• **What is required**: Please reproduce the lines below, from the one containing "order: Lamiales" through the one containing "scientific name: Trisetum spicatum", and nothing else.

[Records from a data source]
★ ★ ★ ★ ★

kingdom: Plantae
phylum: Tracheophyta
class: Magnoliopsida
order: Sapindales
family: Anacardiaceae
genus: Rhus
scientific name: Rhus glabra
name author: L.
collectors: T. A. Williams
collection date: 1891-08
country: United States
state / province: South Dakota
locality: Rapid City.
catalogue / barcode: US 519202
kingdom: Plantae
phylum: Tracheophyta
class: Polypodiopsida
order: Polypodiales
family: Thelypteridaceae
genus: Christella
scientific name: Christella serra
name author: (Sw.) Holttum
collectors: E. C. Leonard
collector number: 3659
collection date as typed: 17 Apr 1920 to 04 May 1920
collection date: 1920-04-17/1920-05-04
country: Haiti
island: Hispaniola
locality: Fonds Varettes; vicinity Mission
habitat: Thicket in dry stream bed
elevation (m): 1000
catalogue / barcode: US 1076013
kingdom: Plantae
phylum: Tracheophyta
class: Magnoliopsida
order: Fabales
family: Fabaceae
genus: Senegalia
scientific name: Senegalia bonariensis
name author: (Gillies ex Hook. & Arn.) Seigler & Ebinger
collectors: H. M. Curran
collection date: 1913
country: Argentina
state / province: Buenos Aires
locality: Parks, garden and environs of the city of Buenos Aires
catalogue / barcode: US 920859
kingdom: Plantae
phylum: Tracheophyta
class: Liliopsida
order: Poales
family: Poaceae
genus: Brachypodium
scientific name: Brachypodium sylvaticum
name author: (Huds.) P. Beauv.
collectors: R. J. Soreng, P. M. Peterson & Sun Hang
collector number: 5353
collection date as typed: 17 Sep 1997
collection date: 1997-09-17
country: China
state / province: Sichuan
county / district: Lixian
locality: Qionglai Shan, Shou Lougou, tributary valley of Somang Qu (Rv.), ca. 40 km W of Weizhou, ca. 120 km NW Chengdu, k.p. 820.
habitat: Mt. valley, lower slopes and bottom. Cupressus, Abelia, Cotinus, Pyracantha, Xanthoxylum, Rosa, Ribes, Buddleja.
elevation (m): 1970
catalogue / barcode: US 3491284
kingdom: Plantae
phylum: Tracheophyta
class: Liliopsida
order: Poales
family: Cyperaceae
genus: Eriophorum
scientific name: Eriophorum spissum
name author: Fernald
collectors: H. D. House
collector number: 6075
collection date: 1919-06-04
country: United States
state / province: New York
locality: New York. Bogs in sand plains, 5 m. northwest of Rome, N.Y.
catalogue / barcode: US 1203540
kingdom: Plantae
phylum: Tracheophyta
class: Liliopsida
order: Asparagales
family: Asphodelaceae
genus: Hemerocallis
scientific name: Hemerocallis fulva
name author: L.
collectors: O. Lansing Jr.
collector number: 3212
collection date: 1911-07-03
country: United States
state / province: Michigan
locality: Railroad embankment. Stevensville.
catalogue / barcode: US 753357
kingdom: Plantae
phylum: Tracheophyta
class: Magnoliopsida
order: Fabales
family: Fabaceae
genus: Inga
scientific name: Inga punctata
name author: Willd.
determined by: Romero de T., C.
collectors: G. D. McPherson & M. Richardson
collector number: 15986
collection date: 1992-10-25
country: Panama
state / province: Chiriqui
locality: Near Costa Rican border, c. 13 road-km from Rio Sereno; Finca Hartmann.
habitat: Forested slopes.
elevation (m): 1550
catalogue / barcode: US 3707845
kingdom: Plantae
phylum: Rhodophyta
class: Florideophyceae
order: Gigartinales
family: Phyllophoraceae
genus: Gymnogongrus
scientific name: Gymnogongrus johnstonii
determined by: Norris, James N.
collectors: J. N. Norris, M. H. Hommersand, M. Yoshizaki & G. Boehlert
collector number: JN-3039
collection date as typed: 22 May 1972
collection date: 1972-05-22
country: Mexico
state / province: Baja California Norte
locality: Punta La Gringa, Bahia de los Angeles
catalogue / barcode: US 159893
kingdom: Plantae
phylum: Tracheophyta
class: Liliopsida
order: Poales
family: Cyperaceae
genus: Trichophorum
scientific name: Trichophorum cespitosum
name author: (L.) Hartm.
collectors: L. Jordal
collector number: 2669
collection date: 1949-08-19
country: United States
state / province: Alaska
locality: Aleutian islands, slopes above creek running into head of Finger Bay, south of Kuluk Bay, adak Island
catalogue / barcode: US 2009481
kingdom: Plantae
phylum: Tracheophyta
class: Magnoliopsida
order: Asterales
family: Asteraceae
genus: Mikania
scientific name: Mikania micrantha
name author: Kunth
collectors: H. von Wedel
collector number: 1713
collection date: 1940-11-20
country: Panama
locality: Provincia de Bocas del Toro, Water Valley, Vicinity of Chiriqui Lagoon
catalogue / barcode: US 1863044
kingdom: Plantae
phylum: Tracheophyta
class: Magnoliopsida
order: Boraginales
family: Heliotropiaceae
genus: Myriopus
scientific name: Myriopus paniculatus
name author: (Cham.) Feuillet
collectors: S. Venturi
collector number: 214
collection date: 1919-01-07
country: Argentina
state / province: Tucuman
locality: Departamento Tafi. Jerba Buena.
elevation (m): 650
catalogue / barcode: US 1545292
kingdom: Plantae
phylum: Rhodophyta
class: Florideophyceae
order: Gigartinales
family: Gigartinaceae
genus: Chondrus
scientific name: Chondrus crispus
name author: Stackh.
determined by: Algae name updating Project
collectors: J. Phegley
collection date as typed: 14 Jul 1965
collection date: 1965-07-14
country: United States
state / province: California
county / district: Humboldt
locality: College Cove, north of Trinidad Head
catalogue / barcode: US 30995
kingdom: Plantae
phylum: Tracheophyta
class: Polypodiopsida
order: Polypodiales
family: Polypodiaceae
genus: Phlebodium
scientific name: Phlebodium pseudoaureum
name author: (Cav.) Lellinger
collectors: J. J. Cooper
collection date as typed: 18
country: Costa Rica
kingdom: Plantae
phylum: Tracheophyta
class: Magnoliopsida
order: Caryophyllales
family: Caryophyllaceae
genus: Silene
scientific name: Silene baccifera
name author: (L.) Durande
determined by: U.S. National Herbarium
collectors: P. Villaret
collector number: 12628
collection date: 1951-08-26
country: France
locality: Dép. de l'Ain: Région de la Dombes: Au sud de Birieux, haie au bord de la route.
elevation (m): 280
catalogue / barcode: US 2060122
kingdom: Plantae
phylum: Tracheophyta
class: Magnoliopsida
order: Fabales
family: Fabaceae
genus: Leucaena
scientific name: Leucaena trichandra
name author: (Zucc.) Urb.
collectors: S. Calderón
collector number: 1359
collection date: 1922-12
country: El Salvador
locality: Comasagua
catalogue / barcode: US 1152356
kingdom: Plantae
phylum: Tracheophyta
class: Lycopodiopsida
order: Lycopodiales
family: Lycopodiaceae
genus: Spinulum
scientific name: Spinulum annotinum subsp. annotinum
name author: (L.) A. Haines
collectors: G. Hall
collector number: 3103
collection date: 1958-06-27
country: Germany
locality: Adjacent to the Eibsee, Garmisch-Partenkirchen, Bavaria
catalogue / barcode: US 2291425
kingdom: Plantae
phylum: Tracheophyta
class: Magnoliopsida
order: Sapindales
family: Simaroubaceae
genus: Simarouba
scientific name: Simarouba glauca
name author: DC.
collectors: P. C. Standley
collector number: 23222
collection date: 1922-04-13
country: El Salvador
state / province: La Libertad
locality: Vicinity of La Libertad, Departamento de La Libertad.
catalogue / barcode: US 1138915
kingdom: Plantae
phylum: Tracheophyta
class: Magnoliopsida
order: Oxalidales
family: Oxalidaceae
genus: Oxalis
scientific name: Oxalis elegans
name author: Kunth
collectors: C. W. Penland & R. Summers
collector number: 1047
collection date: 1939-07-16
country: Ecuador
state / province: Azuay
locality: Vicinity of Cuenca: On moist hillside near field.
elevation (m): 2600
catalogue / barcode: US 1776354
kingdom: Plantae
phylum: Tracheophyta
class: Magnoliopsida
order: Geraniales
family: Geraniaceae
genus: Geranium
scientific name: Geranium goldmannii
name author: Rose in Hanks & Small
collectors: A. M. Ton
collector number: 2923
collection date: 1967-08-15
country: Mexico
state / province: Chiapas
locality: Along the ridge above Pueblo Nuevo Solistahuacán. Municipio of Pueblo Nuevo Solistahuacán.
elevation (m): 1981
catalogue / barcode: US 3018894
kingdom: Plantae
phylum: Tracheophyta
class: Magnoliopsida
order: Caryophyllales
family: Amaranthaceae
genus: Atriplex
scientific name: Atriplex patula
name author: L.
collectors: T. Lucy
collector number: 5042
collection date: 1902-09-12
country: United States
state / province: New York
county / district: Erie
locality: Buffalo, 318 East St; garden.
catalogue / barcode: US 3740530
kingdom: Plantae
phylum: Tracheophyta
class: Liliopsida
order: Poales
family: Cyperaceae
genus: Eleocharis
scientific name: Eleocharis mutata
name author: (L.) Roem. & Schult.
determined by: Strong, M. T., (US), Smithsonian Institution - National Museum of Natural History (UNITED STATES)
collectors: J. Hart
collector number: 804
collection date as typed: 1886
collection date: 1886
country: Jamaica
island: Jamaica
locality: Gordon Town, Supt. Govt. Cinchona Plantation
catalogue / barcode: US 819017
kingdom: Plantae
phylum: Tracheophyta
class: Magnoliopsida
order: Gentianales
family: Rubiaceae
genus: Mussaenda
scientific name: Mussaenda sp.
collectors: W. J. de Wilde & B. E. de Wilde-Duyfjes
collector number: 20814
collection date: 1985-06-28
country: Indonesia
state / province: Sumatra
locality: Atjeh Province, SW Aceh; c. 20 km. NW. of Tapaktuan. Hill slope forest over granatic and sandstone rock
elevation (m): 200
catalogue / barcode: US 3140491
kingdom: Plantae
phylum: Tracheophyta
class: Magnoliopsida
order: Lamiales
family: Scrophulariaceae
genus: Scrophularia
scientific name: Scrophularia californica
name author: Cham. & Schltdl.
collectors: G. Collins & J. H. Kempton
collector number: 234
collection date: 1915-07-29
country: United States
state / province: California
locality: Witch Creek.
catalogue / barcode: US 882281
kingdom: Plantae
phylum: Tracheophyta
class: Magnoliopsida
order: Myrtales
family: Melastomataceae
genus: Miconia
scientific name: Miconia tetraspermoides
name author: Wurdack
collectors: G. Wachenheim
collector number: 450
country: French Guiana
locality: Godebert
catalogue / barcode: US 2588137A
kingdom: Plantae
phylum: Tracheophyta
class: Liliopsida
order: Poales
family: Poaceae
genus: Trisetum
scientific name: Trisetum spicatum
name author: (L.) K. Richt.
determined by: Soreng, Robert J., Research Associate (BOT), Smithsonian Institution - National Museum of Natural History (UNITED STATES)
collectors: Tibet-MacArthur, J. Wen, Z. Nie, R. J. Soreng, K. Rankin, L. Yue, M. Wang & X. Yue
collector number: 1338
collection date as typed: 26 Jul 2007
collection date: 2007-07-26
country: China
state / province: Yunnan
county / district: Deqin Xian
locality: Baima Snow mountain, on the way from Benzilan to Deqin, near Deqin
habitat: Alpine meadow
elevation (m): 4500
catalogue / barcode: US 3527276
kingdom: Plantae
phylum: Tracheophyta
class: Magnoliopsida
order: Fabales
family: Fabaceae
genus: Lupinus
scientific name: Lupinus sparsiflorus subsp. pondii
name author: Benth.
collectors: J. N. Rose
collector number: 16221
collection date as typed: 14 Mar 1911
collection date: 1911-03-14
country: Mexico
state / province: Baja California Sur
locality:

★ ★ ★ ★ ★

• **Written response**:
order: Lamiales
family: Scrophulariaceae
genus: Scrophularia
scientific name: Scrophularia californica
name author: Cham. & Schltdl.
collectors: G. Collins & J. H. Kempton
collector number: 234
collection date: 1915-07-29
country: United States
state / province: California
locality: Witch Creek.
catalogue / barcode: US 882281
kingdom: Plantae
phylum: Tracheophyta
class: Magnoliopsida
order: Myrtales
family: Melastomataceae
genus: Miconia
scientific name: Miconia tetraspermoides
name author: Wurdack
collectors: G. Wachenheim
collector number: 450
country: French Guiana
locality: Godebert
catalogue / barcode: US 2588137A
kingdom: Plantae
phylum: Tracheophyta
class: Liliopsida
order: Poales
family: Poaceae
genus: Trisetum
scientific name: Trisetum spicatum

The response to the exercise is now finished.